(Collected data entries)
★ ★ ★ ★
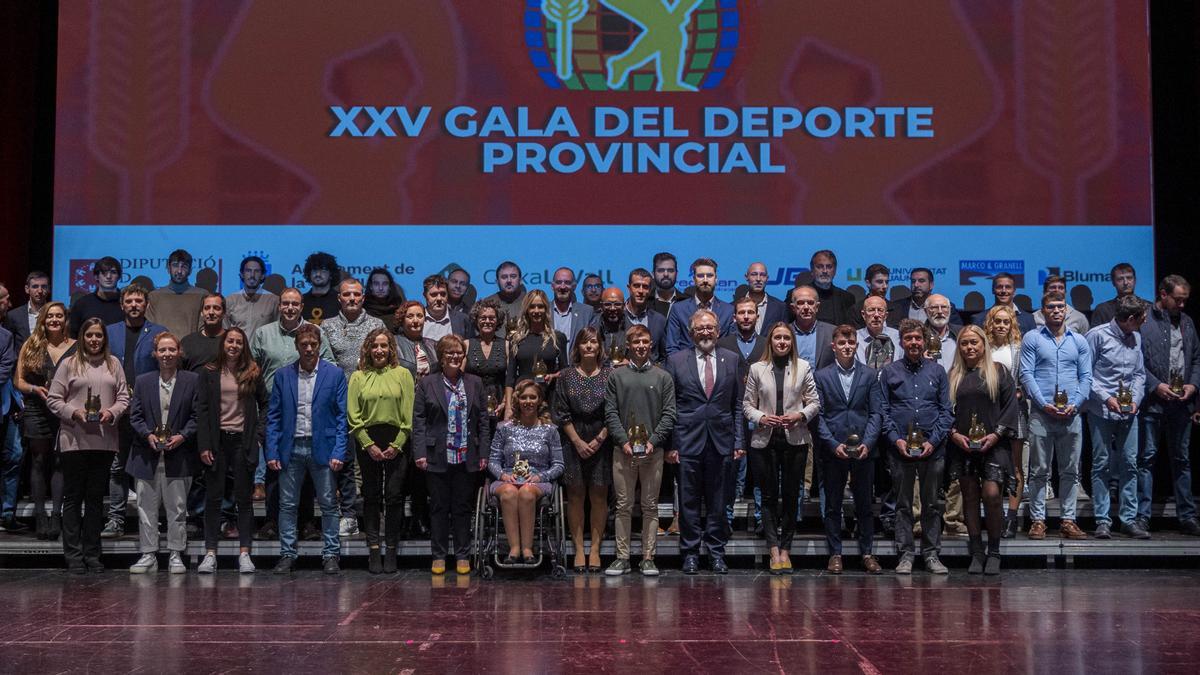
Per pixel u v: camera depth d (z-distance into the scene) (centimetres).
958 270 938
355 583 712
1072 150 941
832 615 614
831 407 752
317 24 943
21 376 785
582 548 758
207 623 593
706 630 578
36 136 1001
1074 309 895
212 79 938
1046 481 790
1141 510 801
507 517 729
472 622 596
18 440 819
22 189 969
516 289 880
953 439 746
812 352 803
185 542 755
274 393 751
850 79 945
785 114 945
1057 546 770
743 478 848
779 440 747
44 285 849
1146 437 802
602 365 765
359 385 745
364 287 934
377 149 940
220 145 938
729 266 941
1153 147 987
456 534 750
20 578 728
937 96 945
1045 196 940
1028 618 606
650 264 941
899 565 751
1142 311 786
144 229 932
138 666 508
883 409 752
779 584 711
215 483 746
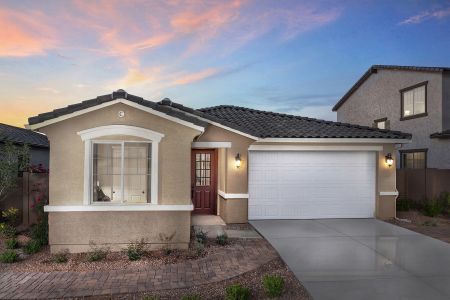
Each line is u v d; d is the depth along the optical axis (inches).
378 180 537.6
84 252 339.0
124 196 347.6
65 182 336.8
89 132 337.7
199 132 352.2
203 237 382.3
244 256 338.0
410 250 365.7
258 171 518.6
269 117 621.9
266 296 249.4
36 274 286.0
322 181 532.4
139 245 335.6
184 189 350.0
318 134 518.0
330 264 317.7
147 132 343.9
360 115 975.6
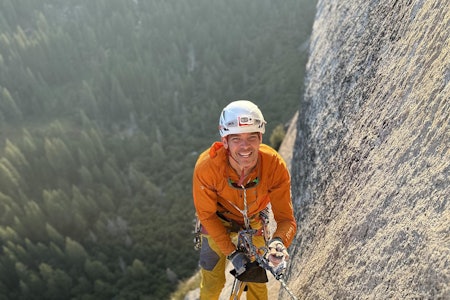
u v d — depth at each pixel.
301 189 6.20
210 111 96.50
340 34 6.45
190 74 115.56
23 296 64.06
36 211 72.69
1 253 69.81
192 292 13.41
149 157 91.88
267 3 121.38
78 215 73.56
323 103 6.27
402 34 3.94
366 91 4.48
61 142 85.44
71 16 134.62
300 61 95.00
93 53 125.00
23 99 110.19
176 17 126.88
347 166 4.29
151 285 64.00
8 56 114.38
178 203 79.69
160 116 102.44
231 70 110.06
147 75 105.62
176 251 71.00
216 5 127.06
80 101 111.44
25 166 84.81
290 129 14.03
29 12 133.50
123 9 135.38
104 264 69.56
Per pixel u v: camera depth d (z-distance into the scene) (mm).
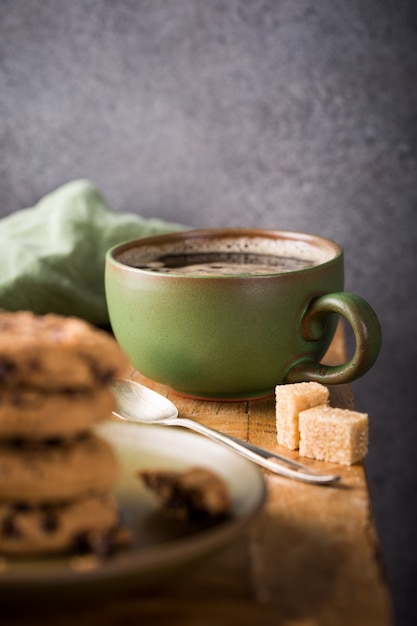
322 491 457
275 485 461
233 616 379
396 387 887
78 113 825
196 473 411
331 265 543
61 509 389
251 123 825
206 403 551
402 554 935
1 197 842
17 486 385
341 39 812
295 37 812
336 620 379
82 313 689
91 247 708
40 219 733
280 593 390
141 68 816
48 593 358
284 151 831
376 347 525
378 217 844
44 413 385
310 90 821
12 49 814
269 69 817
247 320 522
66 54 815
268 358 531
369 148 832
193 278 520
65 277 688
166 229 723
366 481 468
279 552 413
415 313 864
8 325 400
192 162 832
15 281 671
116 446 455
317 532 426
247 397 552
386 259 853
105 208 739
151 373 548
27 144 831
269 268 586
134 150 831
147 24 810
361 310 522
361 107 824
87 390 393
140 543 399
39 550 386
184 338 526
★ ★ ★ ★
-- Work request --
In the entries above, find each line with the word "depth" and show it.

-- Answer area --
Per pixel u v: camera depth d (z-distance into the scene) (centimetres).
Each line is u v d; d is the depth along the optical axis (inches).
u v d — depth at each pixel.
Per pixel u v: camera depth d (z-distance into the scene) (mm).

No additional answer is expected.